Copy out the entries that follow exactly, leaving out the pictures.

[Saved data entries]
###

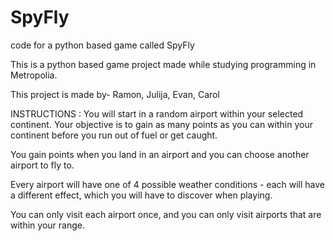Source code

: # SpyFly
code for a python based game called SpyFly

This is a python based game project made while studying programming in Metropolia.

This project is made by-
Ramon, Julija, Evan, Carol

INSTRUCTIONS :
You will start in a random airport within your selected continent. Your objective is to gain as many points as you can within your continent before you run out of fuel or get caught.

You gain points when you land in an airport and you can choose another airport to fly to.

Every airport will have one of 4 possible weather conditions - each will have a different effect, which you will have to discover when playing.

You can only visit each airport once, and you can only visit airports that are within your range.
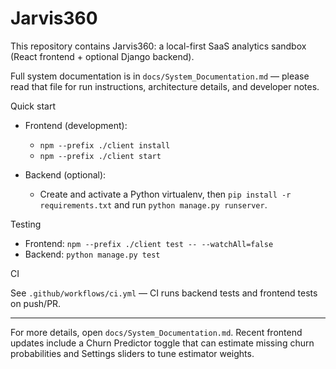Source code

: # Jarvis360

This repository contains Jarvis360: a local-first SaaS analytics sandbox (React frontend + optional Django backend).

Full system documentation is in `docs/System_Documentation.md` — please read that file for run instructions, architecture details, and developer notes.

Quick start

- Frontend (development):
  - `npm --prefix ./client install`
  - `npm --prefix ./client start`

- Backend (optional):
  - Create and activate a Python virtualenv, then `pip install -r requirements.txt` and run `python manage.py runserver`.

Testing

- Frontend: `npm --prefix ./client test -- --watchAll=false`
- Backend: `python manage.py test`

CI

See `.github/workflows/ci.yml` — CI runs backend tests and frontend tests on push/PR.

---

For more details, open `docs/System_Documentation.md`. Recent frontend updates include a Churn Predictor toggle that can estimate missing churn probabilities and Settings sliders to tune estimator weights.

###

» WRITTEN SOLUTION
Source code

: # SpyFly
code for a python based game called SpyFly

This is a python based game project made while studying programming in Metropolia.

This project is made by-
Ramon, Julija, Evan, Carol

INSTRUCTIONS :
You will start in a random airport within your selected continent. Your objective is to gain as many points as you can within your continent before you run out of fuel or get caught.

You gain points when you land in an airport and you can choose another airport to fly to.

Every airport will have one of 4 possible weather conditions - each will have a different effect, which you will have to discover when playing.

You can only visit each airport once, and you can only visit airports that are within your range.
Source code

: # Jarvis360

This repository contains Jarvis360: a local-first SaaS analytics sandbox (React frontend + optional Django backend).

Full system documentation is in `docs/System_Documentation.md` — please read that file for run instructions, architecture details, and developer notes.

Quick start

- Frontend (development):
  - `npm --prefix ./client install`
  - `npm --prefix ./client start`

- Backend (optional):
  - Create and activate a Python virtualenv, then `pip install -r requirements.txt` and run `python manage.py runserver`.

Testing

- Frontend: `npm --prefix ./client test -- --watchAll=false`
- Backend: `python manage.py test`

CI

See `.github/workflows/ci.yml` — CI runs backend tests and frontend tests on push/PR.

---

For more details, open `docs/System_Documentation.md`. Recent frontend updates include a Churn Predictor toggle that can estimate missing churn probabilities and Settings sliders to tune estimator weights.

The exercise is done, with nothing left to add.